REDUCTION OF SNOOP ACCESSES

BACKGROUND

[0001] To improve performance, some computer systems may include one or more caches. A cache generally stores data corresponding to original data stored elsewhere or computed earlier. To reduce memory access latency, once data is stored in a cache, future use may be made by accessing a cached copy rather than refetching or recomputing the original data.

[0002] One type of cache utilized by computer systems is a Central processing unit

(CPU) cache. Since a CPU cache is closer to a CPU (e.g., provided inside or near the CPU), it allows the CPU to more quickly access information, such as recently used instructions and/or data. Hence, utilization of a CPU cache may reduce latency associated with accessing a main memory provided elsewhere in a computer system. The reduction in memory access latency, in turn, improves system performance. However, each time a CPU cache is accessed, the corresponding CPU may enter a higher power utilization state to provide cache access support functionality, e.g., to maintain the coherency of the CPU cache.

[0003] Higher power utilization may increase heat generation. Excessive heat may damage components of a computer system. Also, higher power utilization may increase battery consumption, e.g., in mobile computing devices, which in turn reduces the amount of time a mobile device may be used prior to recharging. The additional power consumption may additionally result in utilization of larger batteries the may weigh more. Heavier batteries reduce portability of a mobile computing device.

BRIEF DESCRIPTION OF THE DRAWINGS

[0004] The detailed description is provided with reference to the accompanying figures. In the figures, the left-most digit(s) of a reference number identifies the figure in which the reference number first appears. The use of the same reference numbers in different figures indicates similar or identical items. [0005] Figs. 1-3 illustrate block diagrams of computing systems in accordance with some embodiments of the invention.

[0006] Fig. 4 illustrates an embodiment of a method for reducing snoop accesses performed by a processor.

DETAILED DESCRIPTION

[0007] In the following description, numerous specific details are set forth in order to provide a thorough understanding of various embodiments. However, various embodiments of the invention may be practiced without the specific details. In other instances, well-known methods, procedures, components, and circuits have not been described in detail so as not to obscure the particular embodiments of the invention.

[0008] Fig. 1 illustrates a block diagram of a computing system 100 in accordance with an embodiment of the invention. The computing system 100 may include one or more central processing unit(s) (CPUs) 102 or processors coupled to an interconnection network (or bus) 104. The processors (102) may be any suitable processor such as a general purpose processor, a network processor, or the like (including a reduced instruction set computer (RISC) processor or a complex instruction set computer (CISC)). Moreover, the processors (102) may have a single or multiple core design. The processors (102) with a multiple core design may integrate different types of processor cores on the same integrated circuit (IC) die. Also, the processors (102) with a multiple core design may be implemented as symmetrical or asymmetrical multiprocessors.

Check your understanding >>
A) In the passage on reducing snoop accesses, what does the left-most digit of a reference number identify?
B) Repeat everything in the passage on reducing snoop accesses from "BRIEF DESCRIPTION OF" down to "by a processor.".
Rely only on the passage on reducing snoop accesses.

Source data >>
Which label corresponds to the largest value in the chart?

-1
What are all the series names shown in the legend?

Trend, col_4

Solutions to the problems >>
A) It identifies the figure in which the reference number first appears.

B)
BRIEF DESCRIPTION OF THE DRAWINGS

[0004] The detailed description is provided with reference to the accompanying figures. In the figures, the left-most digit(s) of a reference number identifies the figure in which the reference number first appears. The use of the same reference numbers in different figures indicates similar or identical items. [0005] Figs. 1-3 illustrate block diagrams of computing systems in accordance with some embodiments of the invention.

[0006] Fig. 4 illustrates an embodiment of a method for reducing snoop accesses performed by a processor.